◆ Your objective ◆
From the entries below, print exactly the span beginning with the line holding "Порядок регистрации контрольно-кассовой" and ending with the line holding "realidad histórica. Es", endpoints included, and skip any pictures.

◆ The data ◆

________________

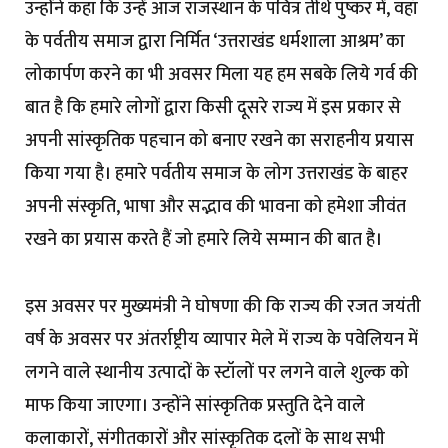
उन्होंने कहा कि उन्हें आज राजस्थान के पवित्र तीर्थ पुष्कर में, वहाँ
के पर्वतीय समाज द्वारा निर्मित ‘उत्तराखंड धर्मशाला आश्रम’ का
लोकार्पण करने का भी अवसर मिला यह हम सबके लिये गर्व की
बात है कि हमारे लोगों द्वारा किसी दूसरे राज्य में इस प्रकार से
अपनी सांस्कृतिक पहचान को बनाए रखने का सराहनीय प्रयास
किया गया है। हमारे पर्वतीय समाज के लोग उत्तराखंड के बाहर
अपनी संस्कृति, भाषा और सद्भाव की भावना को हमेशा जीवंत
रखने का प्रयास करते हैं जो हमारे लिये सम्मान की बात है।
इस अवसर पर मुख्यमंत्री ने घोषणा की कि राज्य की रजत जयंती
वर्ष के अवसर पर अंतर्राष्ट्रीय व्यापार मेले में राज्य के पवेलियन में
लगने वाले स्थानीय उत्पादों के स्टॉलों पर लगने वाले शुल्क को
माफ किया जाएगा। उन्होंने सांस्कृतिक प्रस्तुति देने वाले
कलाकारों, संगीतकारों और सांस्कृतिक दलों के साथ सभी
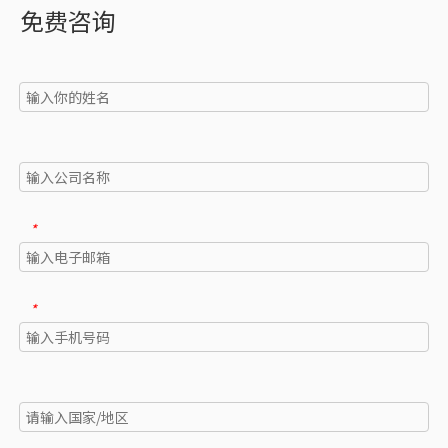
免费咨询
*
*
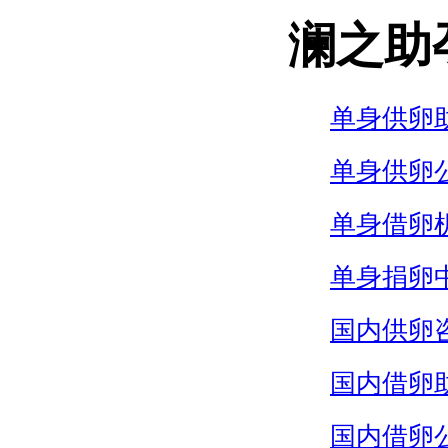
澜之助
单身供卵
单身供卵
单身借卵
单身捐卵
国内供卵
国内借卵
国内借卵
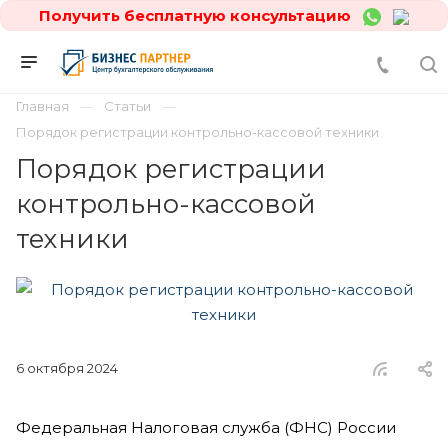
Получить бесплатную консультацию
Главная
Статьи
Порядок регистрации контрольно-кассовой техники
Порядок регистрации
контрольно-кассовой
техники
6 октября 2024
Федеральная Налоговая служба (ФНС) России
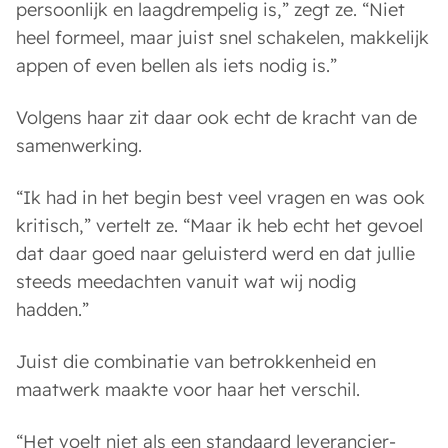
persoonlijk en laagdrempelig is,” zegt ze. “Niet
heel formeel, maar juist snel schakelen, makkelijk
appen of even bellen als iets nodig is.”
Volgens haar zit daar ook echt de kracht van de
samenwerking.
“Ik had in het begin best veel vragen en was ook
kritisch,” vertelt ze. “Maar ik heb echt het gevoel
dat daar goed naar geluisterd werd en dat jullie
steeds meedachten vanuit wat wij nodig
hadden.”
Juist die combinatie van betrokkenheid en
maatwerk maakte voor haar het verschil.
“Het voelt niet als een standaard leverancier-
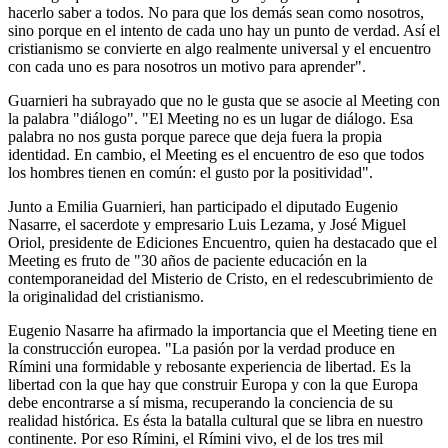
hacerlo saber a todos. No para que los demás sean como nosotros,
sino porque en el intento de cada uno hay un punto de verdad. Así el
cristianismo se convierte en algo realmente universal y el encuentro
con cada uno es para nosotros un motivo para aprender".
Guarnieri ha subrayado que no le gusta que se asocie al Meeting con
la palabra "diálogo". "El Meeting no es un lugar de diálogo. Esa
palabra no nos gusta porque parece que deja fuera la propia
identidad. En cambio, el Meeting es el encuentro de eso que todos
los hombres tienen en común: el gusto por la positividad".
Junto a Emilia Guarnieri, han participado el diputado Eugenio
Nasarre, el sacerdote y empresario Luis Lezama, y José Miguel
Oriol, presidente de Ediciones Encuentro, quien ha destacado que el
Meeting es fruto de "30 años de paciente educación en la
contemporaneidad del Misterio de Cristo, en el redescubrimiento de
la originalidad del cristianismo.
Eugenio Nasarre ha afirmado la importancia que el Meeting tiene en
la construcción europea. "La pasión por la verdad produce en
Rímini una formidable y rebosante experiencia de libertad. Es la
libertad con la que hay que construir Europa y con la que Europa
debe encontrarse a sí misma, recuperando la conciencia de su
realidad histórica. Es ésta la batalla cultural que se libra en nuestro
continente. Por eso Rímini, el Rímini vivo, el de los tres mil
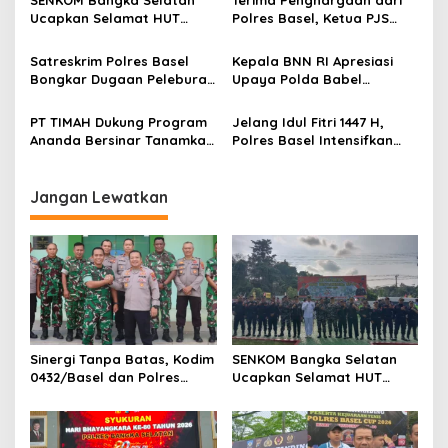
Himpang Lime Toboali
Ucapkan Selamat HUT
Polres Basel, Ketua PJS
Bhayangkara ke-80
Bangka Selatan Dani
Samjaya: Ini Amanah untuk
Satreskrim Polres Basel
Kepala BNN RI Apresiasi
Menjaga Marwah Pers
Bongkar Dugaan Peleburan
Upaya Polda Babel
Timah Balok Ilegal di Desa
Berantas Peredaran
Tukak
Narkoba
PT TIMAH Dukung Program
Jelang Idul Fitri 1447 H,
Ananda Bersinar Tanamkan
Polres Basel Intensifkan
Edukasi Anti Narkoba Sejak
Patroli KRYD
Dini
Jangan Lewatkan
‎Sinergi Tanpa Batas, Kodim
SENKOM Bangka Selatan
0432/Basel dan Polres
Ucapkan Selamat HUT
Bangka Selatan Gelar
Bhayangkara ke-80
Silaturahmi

________________

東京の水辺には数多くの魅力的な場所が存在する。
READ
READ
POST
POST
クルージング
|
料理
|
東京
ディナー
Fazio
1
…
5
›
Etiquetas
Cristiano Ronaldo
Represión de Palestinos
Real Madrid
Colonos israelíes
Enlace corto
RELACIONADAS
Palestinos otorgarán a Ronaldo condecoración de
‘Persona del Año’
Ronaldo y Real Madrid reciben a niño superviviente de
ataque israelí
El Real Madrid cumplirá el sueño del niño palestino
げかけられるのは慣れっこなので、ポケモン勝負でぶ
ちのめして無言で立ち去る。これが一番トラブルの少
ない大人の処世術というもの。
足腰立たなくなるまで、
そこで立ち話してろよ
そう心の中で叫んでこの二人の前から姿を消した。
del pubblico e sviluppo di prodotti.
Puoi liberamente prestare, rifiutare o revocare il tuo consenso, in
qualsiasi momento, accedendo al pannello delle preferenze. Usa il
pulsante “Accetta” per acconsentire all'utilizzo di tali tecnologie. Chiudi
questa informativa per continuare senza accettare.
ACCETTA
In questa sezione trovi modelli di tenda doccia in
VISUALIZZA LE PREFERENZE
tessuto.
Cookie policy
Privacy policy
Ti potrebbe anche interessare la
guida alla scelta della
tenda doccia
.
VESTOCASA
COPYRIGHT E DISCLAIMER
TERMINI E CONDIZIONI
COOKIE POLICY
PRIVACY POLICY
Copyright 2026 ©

________________

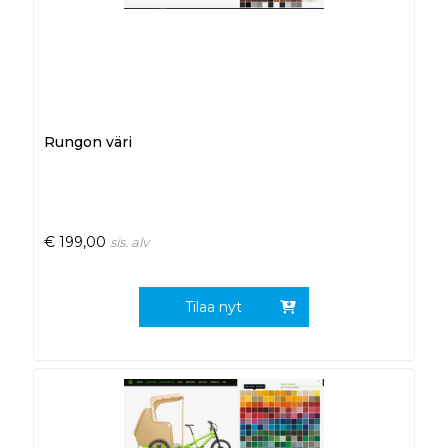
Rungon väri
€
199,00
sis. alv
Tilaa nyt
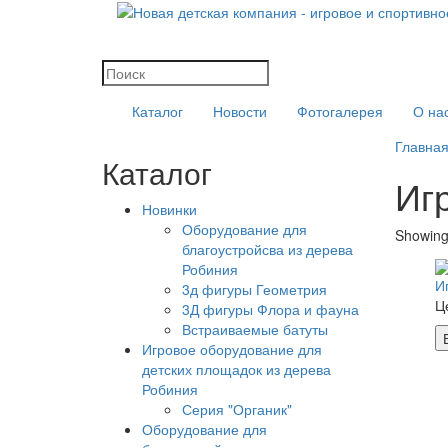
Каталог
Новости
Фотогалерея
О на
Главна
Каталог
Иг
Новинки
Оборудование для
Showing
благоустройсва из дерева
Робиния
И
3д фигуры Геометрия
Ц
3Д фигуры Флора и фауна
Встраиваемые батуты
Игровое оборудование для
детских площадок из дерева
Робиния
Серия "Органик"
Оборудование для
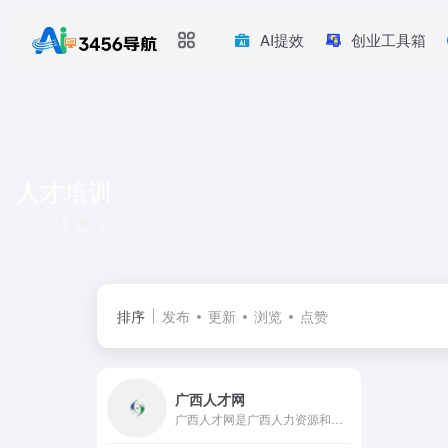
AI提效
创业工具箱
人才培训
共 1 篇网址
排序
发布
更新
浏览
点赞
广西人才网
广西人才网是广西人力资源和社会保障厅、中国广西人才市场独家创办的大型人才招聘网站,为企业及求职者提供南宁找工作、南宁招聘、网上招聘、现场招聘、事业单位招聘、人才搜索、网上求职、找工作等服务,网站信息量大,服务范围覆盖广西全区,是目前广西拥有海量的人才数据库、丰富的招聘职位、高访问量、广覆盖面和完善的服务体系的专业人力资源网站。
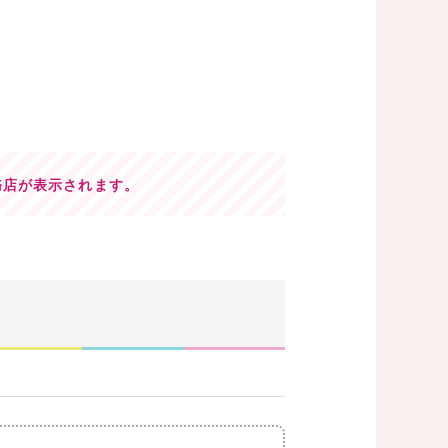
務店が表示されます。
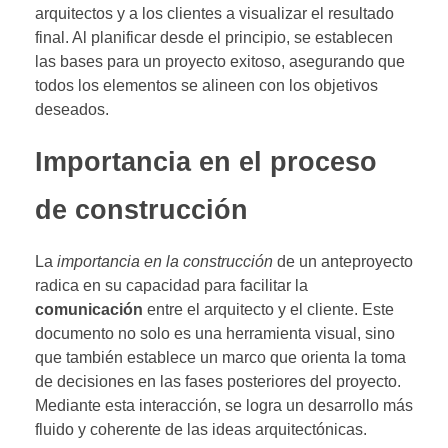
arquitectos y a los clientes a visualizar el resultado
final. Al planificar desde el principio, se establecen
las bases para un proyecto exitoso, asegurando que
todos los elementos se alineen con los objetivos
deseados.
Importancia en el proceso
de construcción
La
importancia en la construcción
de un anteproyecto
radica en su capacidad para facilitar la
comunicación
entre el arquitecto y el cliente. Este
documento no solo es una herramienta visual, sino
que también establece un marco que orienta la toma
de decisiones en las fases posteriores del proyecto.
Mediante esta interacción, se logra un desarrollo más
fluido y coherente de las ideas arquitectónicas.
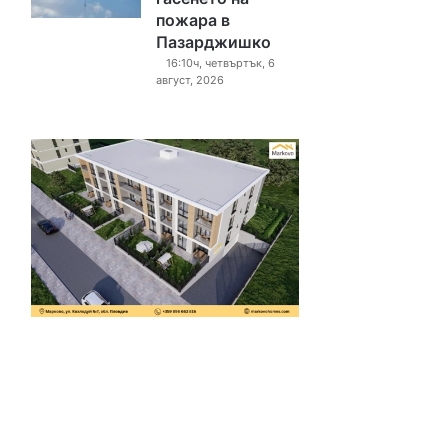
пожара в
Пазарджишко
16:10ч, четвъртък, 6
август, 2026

________________

◆ Solution to the exercise ◆
Порядок регистрации контрольно-кассовой техники
Порядок регистрации
контрольно-кассовой
техники
6 октября 2024
Федеральная Налоговая служба (ФНС) России
persoonlijk en laagdrempelig is,” zegt ze. “Niet
heel formeel, maar juist snel schakelen, makkelijk
appen of even bellen als iets nodig is.”
Volgens haar zit daar ook echt de kracht van de
samenwerking.
“Ik had in het begin best veel vragen en was ook
kritisch,” vertelt ze. “Maar ik heb echt het gevoel
dat daar goed naar geluisterd werd en dat jullie
steeds meedachten vanuit wat wij nodig
hadden.”
Juist die combinatie van betrokkenheid en
maatwerk maakte voor haar het verschil.
“Het voelt niet als een standaard leverancier-
hacerlo saber a todos. No para que los demás sean como nosotros,
sino porque en el intento de cada uno hay un punto de verdad. Así el
cristianismo se convierte en algo realmente universal y el encuentro
con cada uno es para nosotros un motivo para aprender".
Guarnieri ha subrayado que no le gusta que se asocie al Meeting con
la palabra "diálogo". "El Meeting no es un lugar de diálogo. Esa
palabra no nos gusta porque parece que deja fuera la propia
identidad. En cambio, el Meeting es el encuentro de eso que todos
los hombres tienen en común: el gusto por la positividad".
Junto a Emilia Guarnieri, han participado el diputado Eugenio
Nasarre, el sacerdote y empresario Luis Lezama, y José Miguel
Oriol, presidente de Ediciones Encuentro, quien ha destacado que el
Meeting es fruto de "30 años de paciente educación en la
contemporaneidad del Misterio de Cristo, en el redescubrimiento de
la originalidad del cristianismo.
Eugenio Nasarre ha afirmado la importancia que el Meeting tiene en
la construcción europea. "La pasión por la verdad produce en
Rímini una formidable y rebosante experiencia de libertad. Es la
libertad con la que hay que construir Europa y con la que Europa
debe encontrarse a sí misma, recuperando la conciencia de su
realidad histórica. Es ésta la batalla cultural que se libra en nuestro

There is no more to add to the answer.